If anything, premium healthcare access would presumably include being able to access healthcare when demand far outstrips supply. If this isn’t happening, I expect the rightwing pundits will present some harrowing family tragedies, blaming them on Obamacare (inasmuch as that still exists) and general socialist attitudes of medical establishment.

Simon
Simon
4 years ago

Maybe, just maybe, drug discovery is a public good that should be performed by the public sector like, and for the same reason as, the fire department?

It is. Virtually all the important novel molecular entities are discovered by public research but they are subsequently exploited by the pharmacos.

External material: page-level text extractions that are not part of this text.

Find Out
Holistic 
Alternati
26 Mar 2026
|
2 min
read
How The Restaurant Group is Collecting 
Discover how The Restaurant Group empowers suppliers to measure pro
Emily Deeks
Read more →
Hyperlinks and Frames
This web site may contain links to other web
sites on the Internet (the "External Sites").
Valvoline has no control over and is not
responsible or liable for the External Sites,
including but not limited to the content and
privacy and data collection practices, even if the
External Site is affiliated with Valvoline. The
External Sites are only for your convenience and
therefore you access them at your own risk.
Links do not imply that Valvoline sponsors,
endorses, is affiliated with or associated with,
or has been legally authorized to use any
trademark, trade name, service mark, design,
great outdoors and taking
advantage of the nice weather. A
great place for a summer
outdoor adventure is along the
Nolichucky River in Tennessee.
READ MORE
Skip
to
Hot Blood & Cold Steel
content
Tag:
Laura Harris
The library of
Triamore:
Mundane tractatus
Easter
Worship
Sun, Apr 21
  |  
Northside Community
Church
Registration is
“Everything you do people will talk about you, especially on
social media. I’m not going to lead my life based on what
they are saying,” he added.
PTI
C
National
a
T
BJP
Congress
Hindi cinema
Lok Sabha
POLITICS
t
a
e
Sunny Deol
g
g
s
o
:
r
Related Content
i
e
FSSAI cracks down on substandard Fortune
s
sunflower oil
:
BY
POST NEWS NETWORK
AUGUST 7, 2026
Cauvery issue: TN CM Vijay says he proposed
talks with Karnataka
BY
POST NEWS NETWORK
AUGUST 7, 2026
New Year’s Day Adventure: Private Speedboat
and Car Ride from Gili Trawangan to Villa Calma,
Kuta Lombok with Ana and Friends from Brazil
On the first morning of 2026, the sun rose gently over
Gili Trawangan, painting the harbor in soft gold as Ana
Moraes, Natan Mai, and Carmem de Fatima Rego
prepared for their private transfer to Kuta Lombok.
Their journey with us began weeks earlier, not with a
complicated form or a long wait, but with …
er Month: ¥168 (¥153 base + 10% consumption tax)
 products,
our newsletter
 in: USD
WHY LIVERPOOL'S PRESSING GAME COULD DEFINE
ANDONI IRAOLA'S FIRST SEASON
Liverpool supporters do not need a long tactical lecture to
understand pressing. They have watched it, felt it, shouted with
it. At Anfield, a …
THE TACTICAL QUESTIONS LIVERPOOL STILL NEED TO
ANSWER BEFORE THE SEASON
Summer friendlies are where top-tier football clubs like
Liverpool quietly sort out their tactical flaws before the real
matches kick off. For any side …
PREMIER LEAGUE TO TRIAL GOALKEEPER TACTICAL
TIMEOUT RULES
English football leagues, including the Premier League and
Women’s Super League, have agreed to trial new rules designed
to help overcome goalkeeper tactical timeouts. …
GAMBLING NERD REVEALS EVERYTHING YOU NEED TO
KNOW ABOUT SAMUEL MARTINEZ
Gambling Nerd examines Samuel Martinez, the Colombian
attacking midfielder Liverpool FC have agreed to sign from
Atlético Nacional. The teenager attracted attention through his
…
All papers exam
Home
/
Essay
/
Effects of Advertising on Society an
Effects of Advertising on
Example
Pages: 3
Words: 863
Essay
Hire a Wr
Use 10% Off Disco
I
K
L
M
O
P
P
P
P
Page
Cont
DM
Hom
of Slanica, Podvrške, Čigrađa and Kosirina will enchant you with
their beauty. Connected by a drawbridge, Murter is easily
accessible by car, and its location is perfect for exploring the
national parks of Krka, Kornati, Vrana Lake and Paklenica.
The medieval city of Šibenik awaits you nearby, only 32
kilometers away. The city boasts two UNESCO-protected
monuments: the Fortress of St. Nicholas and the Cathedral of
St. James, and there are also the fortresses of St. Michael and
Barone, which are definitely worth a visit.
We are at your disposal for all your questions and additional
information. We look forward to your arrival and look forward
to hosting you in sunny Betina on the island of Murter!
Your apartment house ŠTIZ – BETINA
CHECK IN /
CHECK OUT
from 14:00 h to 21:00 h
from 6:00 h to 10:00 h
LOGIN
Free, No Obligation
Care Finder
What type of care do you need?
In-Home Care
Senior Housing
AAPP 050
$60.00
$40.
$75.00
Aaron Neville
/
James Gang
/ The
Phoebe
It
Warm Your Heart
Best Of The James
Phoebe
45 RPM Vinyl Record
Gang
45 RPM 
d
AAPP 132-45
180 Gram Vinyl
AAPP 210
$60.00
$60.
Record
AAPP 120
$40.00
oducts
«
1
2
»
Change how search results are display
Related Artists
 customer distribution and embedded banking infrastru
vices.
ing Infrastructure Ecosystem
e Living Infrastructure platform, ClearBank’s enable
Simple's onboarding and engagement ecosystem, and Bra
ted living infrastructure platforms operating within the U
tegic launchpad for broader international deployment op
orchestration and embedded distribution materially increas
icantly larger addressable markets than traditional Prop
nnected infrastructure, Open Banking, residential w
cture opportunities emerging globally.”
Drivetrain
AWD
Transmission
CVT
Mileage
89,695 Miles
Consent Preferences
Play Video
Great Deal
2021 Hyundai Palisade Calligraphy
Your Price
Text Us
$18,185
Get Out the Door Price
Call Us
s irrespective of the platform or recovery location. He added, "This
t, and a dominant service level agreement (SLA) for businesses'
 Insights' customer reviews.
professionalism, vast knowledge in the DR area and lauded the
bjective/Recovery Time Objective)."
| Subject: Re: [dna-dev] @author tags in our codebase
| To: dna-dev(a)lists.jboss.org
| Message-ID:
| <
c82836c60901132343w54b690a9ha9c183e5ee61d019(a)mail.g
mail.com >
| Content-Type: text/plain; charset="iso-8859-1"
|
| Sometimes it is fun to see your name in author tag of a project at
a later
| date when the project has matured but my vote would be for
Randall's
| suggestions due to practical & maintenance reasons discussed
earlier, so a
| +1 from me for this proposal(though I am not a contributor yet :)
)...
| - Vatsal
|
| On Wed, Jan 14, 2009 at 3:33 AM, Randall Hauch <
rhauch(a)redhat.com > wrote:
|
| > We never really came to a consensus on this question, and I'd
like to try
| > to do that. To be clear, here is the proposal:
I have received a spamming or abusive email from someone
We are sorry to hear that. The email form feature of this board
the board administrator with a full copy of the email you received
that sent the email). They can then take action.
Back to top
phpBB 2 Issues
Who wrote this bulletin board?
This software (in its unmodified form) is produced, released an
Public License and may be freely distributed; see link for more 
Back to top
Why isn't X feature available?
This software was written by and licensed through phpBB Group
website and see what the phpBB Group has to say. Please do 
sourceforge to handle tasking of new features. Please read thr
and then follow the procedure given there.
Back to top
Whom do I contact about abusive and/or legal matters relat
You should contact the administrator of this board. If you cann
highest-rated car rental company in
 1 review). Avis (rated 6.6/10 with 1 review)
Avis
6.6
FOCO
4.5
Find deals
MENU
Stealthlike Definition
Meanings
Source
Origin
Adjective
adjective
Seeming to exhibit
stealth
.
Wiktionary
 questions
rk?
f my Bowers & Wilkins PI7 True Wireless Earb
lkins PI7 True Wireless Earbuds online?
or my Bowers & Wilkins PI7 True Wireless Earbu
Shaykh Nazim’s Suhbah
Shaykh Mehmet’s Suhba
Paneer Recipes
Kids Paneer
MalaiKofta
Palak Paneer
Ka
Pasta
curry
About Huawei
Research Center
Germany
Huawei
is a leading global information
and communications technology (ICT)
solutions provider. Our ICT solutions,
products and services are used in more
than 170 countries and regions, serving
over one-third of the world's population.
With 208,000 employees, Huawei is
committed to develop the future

Doesn’t have to be but it is.

Masse_Mysteria
Masse_Mysteria
4 years ago

Predictably, some right-wingers have gone further than “some people will die,” to “the people who will die ought to die.” Tweets going around like “the 2% who will die a 1) expensive to maintain and 2) not productive.”

I’m pretty sure none of those people can show actual numbers on how “productive” a person needs to be to outweigh their “expenses”. Not that the whole idea isn’t monstrous in the first place, but do they not realise there are young, working people with medications that put them at risk with COVID-19 even though they are generally healthy?

I hate the idea of policing people’s worthiness based on their life choices exactly because people who advocate for it will be throwing you under the bus even if you’ve been taking good care of yourself and staying healthy to live a good life despite your preexisting condition.

Meanwhile I just read an online comment complaining about how the Finnish health officials don’t realise we’re headed towards a depression(!) and just talk about making this whole virus thing take as long as possible. Because our first three reported deaths due to the virus have not occurred in the space of a single week and flattening the curve is something something now.